Se realizado de forma constante e honesta, esse exercício nos permitirá cultivar uma atenção maior à felicidade e ao sofrimento que engendramos por meio dos nossos atos, de nossas palavras e de nossos pensamentos. Para Matthieu Ricard*, “existem aqui dois fatores determinantes: a motivação e as consequências dos nossos atos (…) Sempre temos a escolha de adotar uma motivação altruísta e de nos empenharmos para ajudar a criar um resultado positivo. Dessa maneira, é preciso examinar incessantemente a nossa motivação, como diz o Dalai Lama: “Estamos agindo com a mente aberta ou com uma mente pequena? Levamos em consideração a situação geral ou estamos vendo somente algumas especificidades? Vemos as coisas a curto ou a longo prazo? […] A nossa motivação é genuinamente compassiva? […] A nossa compaixão está limitada apenas às nossas famílias, aos nossos amigos e àqueles com quem nos identificamos? […]. O núcleo essencial da ética é, portanto, o nosso estado mental e não a forma que tomam as nossas ações”.

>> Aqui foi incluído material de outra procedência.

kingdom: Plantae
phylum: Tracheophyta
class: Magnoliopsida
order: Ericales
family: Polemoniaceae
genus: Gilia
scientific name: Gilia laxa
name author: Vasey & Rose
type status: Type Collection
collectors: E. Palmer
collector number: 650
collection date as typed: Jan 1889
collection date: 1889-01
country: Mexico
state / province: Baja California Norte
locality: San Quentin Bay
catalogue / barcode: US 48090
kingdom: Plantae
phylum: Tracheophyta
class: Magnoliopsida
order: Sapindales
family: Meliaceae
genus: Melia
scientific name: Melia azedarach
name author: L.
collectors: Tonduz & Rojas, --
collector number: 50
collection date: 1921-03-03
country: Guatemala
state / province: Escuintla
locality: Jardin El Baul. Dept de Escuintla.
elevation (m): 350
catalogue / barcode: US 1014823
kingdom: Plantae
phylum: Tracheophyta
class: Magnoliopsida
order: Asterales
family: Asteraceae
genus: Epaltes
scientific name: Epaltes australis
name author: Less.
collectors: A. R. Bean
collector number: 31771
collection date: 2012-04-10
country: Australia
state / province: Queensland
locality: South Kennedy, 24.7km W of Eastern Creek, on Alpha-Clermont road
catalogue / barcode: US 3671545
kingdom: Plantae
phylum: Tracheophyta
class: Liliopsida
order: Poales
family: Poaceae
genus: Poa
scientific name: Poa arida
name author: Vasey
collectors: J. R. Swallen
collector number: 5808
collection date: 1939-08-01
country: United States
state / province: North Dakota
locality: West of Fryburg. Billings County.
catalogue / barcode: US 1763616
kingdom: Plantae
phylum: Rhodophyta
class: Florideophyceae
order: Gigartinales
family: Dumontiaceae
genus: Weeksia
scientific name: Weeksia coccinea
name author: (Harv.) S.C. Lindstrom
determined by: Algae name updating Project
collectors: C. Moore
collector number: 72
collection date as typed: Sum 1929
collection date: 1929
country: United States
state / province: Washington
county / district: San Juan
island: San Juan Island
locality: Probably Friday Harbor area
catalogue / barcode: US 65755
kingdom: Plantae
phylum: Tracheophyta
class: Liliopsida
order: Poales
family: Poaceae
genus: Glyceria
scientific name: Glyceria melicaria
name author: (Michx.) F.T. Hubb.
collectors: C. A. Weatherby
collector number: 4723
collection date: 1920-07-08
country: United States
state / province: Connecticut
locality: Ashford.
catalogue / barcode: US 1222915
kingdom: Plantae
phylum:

Ética, aspiração, propósito, valores. Não há consenso sobre esses conceitos num mundo multicultural, subjetivo, líquido e flutuante como o nosso. Temos responsabilizado as redes sociais, as crises globais, o descaso pela educação, os líderes. Mas isso sempre aconteceu, em várias sociedades e em diversos contextos. Há muitos exemplos nas mitologias, nas religiões, nas sociedades medievais – sempre houve situações conflituosas que testavam e questionavam os limites da ética e valores como lealdade e honestidade. Nesses histórias e narrativas, modernas ou antigas, a inteligência emocional está presente, mas muitas vezes inserida num contexto de manipulação, controle e abuso.

Os cientistas têm se interessado por esse uso não-ético da inteligência emocional. Um estudo de 2013 revelou que aqueles que tendiam a explorar os outros para ganho pessoal também eram bons em ler as emoções, especialmente as negativas. Uma pesquisa de 2011 indicou – pessoas que têm mais consciência de como regular as emoções e que mostram uma tendência a manipular os outros para ganho pessoal são mais propensas a se engajar em ações desviantes, como envergonhar publicamente alguém no trabalho.

Em 2010, um grupo de cientistas descobriu que indivíduos que demonstraram certos traços narcísicos (em essência, um padrão generalizado de grandiosidade, autofoco e auto-importância) passaram boas impressões iniciais para seus pares, usando humor e expressões faciais encantadoras. Isso quer dizer que as pessoas movidas por interesses próprios são mais talentosas em influenciar e ganhar o apoio dos outros.

Além das constatações citadas acima, vale destacar também outros pontos observados por estudiosos e pelos profissionais da área de Saúde Mental sobre o lado não-ético da inteligência emocional, e um exemplo é o uso da empatia. Para o psicólogo Paul Gilbert, ela não implica necessariamente bondade ou altruísmo. A empatia também torna possível a tortura, ressalta Gilbert. Sem empatia, um torturador não teria nenhum conceito do sofrimento que ele está causando. Ele sabe a dor que está causando justamente porque ele é capaz de desenvolver um alto grau de empatia e tem a habilidade de “colocar-se nos sapatos de outra pessoa”.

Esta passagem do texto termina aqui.